::: Dataset content :::

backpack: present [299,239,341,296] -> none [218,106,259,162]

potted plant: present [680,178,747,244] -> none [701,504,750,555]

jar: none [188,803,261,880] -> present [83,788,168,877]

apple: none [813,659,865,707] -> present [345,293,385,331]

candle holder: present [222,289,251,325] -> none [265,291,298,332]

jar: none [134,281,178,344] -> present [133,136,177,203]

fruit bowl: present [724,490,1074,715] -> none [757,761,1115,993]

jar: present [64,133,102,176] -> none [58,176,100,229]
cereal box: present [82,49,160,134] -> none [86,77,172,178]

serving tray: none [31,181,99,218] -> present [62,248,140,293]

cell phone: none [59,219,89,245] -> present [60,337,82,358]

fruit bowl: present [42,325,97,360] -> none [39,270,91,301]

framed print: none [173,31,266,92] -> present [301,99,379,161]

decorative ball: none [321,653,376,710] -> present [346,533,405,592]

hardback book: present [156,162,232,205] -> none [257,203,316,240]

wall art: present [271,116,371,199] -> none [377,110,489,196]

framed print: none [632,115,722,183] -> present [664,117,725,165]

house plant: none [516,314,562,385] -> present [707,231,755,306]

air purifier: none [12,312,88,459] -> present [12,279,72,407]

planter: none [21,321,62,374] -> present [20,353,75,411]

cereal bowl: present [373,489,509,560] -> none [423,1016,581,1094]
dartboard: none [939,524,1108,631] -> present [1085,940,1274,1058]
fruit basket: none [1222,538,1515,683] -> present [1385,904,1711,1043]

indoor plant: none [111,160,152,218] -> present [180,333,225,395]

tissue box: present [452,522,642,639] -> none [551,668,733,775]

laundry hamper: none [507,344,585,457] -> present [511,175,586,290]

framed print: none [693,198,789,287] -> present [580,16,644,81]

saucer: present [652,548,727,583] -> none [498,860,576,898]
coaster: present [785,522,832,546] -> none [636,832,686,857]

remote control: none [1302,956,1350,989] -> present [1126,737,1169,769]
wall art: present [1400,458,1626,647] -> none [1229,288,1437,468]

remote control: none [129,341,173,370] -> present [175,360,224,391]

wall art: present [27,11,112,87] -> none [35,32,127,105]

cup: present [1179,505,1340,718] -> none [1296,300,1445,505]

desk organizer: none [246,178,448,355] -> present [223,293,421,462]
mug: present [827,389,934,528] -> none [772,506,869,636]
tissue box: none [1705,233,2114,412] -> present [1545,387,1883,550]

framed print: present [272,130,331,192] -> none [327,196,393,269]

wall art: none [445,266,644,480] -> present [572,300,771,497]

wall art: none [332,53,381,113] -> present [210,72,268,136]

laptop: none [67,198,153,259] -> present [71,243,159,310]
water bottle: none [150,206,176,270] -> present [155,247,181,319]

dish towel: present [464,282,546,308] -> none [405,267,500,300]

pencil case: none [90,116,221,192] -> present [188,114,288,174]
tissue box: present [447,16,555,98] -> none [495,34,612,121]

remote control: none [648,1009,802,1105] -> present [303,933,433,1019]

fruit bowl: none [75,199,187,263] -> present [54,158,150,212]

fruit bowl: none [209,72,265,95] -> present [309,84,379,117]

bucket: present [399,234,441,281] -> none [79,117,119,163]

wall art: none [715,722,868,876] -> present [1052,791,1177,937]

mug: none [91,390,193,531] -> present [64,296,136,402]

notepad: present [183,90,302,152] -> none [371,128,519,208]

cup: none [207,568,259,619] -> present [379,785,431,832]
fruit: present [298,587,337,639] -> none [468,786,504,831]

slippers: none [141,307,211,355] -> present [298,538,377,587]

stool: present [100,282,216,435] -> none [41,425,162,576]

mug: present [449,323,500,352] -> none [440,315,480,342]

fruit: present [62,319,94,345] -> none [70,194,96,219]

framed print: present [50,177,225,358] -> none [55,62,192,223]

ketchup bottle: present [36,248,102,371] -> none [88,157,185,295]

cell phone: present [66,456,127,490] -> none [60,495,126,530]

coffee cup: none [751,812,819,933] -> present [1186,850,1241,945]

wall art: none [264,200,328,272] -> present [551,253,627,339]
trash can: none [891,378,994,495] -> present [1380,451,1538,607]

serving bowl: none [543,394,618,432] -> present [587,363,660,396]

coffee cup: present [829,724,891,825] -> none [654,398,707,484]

:::

*Work instructions*. From the data above, return every line from the line that has "pencil case: none" up to and including the line that has "mug: present [449,323,500,352]", exactly.

*Exercise output*.
pencil case: none [90,116,221,192] -> present [188,114,288,174]
tissue box: present [447,16,555,98] -> none [495,34,612,121]

remote control: none [648,1009,802,1105] -> present [303,933,433,1019]

fruit bowl: none [75,199,187,263] -> present [54,158,150,212]

fruit bowl: none [209,72,265,95] -> present [309,84,379,117]

bucket: present [399,234,441,281] -> none [79,117,119,163]

wall art: none [715,722,868,876] -> present [1052,791,1177,937]

mug: none [91,390,193,531] -> present [64,296,136,402]

notepad: present [183,90,302,152] -> none [371,128,519,208]

cup: none [207,568,259,619] -> present [379,785,431,832]
fruit: present [298,587,337,639] -> none [468,786,504,831]

slippers: none [141,307,211,355] -> present [298,538,377,587]

stool: present [100,282,216,435] -> none [41,425,162,576]

mug: present [449,323,500,352] -> none [440,315,480,342]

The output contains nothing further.